What you will do -
Print word for word the records from the line containing "assign f2 = d3;" through the end.

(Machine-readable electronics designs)

————————

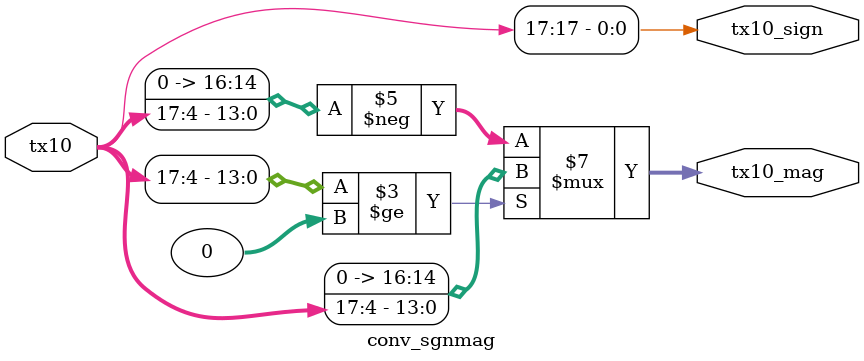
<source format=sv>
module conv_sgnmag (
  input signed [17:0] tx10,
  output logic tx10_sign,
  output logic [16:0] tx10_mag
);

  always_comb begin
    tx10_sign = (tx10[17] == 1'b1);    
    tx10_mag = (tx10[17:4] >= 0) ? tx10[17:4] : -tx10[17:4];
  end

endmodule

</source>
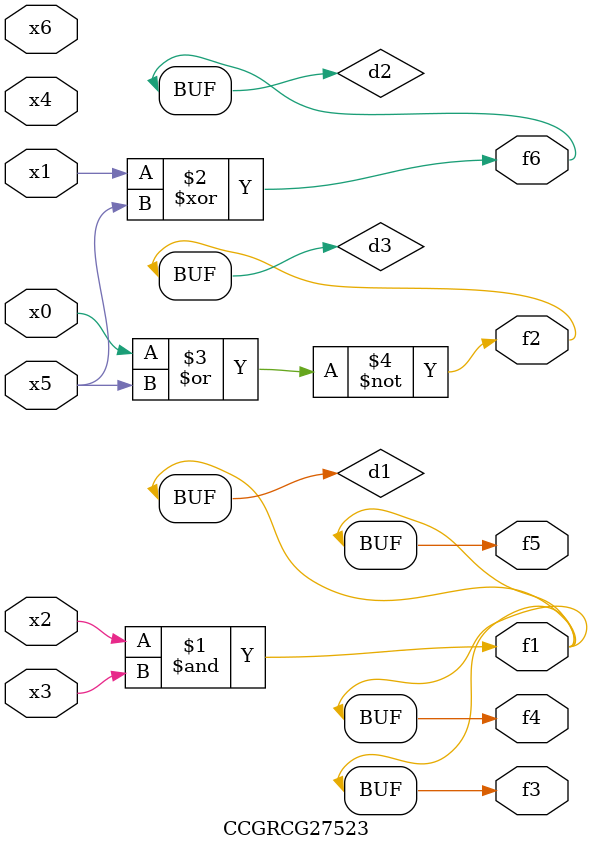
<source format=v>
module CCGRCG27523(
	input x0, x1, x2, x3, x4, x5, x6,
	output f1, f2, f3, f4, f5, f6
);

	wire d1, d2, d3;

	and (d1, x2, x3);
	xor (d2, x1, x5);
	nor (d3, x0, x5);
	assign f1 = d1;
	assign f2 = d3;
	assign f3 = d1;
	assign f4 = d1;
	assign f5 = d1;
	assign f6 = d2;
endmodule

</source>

————————

Answer to this task -
	assign f2 = d3;
	assign f3 = d1;
	assign f4 = d1;
	assign f5 = d1;
	assign f6 = d2;
endmodule

</source>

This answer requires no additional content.